## THE TASK
Copy out every line of text in the listing character for character, and leave the pictures out of your answer.
++++ INFORMATION SUPPLIED
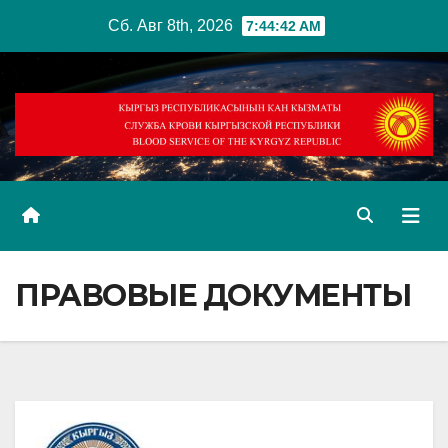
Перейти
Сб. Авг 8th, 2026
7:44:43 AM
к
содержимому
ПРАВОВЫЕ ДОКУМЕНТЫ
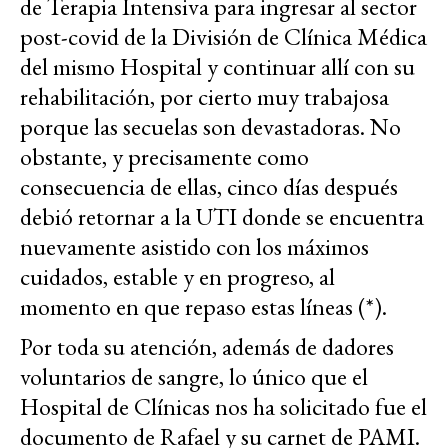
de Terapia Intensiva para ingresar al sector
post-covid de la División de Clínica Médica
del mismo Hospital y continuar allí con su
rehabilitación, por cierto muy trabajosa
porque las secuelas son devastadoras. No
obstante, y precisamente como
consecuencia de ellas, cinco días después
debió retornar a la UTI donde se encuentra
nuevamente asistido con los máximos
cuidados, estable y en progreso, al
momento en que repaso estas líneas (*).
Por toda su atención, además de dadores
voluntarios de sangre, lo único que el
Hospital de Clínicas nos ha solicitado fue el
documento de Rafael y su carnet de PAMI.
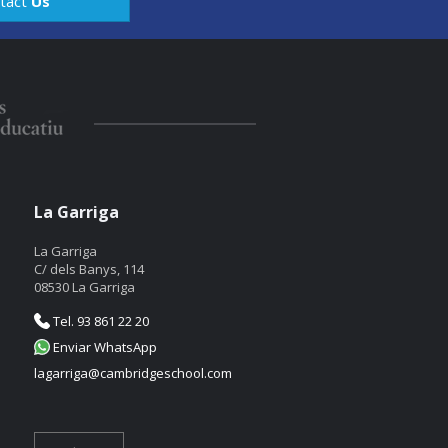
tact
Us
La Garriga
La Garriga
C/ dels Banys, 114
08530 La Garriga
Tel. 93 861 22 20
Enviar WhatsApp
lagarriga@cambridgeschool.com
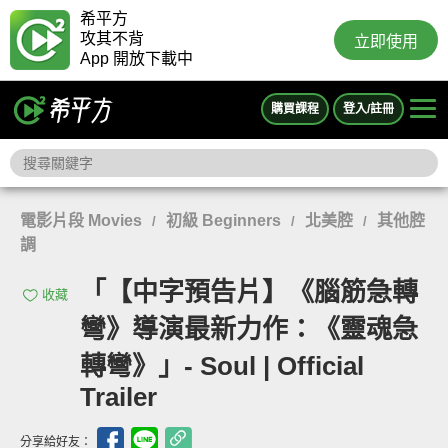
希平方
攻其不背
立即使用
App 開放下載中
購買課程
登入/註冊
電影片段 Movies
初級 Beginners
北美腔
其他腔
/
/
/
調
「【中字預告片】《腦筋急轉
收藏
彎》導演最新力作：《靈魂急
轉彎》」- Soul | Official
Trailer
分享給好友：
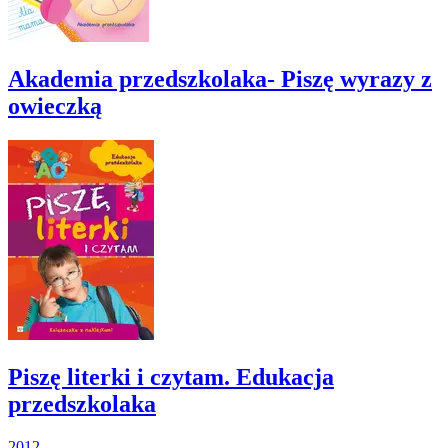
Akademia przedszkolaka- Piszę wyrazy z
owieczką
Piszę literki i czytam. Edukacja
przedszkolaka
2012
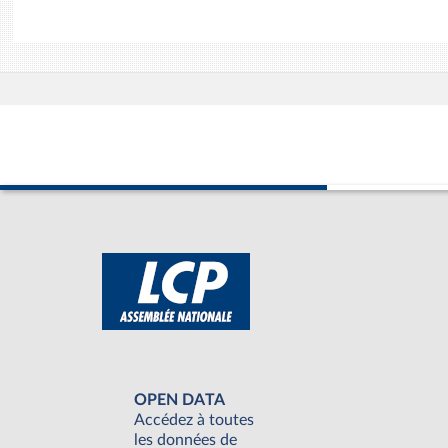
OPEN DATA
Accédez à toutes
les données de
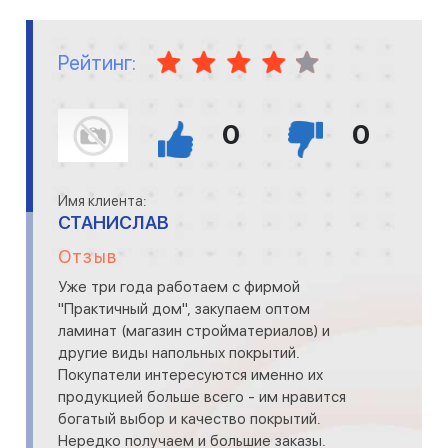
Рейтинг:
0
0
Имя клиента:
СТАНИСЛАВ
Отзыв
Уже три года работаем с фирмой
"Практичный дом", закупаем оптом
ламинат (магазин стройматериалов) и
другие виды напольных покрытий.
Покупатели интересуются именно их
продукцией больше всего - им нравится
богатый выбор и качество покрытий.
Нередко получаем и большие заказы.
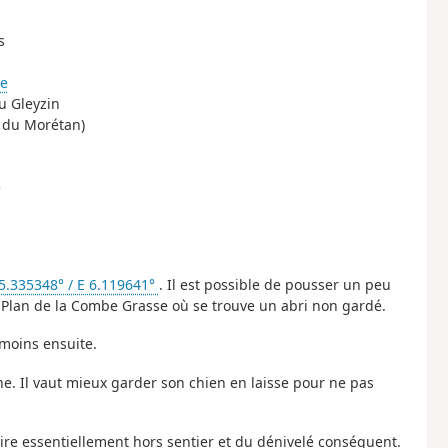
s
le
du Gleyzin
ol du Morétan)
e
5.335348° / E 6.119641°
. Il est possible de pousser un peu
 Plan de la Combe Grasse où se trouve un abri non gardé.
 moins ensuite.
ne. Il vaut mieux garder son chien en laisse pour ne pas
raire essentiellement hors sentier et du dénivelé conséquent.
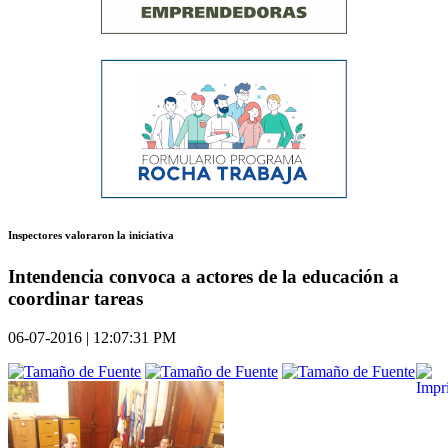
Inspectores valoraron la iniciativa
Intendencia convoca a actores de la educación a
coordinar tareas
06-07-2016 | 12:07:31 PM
++++++++
## SOLUTION FOR THIS PROBLEM
Перейти
Сб. Авг 8th, 2026
7:44:43 AM
к
содержимому
ПРАВОВЫЕ ДОКУМЕНТЫ
de Terapia Intensiva para ingresar al sector
post-covid de la División de Clínica Médica
del mismo Hospital y continuar allí con su
rehabilitación, por cierto muy trabajosa
porque las secuelas son devastadoras. No
obstante, y precisamente como
consecuencia de ellas, cinco días después
debió retornar a la UTI donde se encuentra
nuevamente asistido con los máximos
cuidados, estable y en progreso, al
momento en que repaso estas líneas (*).
Por toda su atención, además de dadores
voluntarios de sangre, lo único que el
Hospital de Clínicas nos ha solicitado fue el
documento de Rafael y su carnet de PAMI.
tact
Us
La Garriga
La Garriga
C/ dels Banys, 114
08530 La Garriga
Tel. 93 861 22 20
Enviar WhatsApp
lagarriga@cambridgeschool.com
希平方
攻其不背
立即使用
App 開放下載中
購買課程
登入/註冊
電影片段 Movies
初級 Beginners
北美腔
其他腔
/
/
/
調
「【中字預告片】《腦筋急轉
收藏
彎》導演最新力作：《靈魂急
轉彎》」- Soul | Official
Trailer
分享給好友：
Akademia przedszkolaka- Piszę wyrazy z
owieczką
Piszę literki i czytam. Edukacja
przedszkolaka
2012
OPEN DATA
Accédez à toutes
les données de
Рейтинг:
0
0
Имя клиента:
СТАНИСЛАВ
Отзыв
Уже три года работаем с фирмой
"Практичный дом", закупаем оптом
ламинат (магазин стройматериалов) и
другие виды напольных покрытий.
Покупатели интересуются именно их
продукцией больше всего - им нравится
богатый выбор и качество покрытий.
Нередко получаем и большие заказы.
s
le
du Gleyzin
ol du Morétan)
e
5.335348° / E 6.119641°
. Il est possible de pousser un peu
 Plan de la Combe Grasse où se trouve un abri non gardé.
 moins ensuite.
ne. Il vaut mieux garder son chien en laisse pour ne pas
raire essentiellement hors sentier et du dénivelé conséquent.
Inspectores valoraron la iniciativa
Intendencia convoca a actores de la educación a
coordinar tareas
06-07-2016 | 12:07:31 PM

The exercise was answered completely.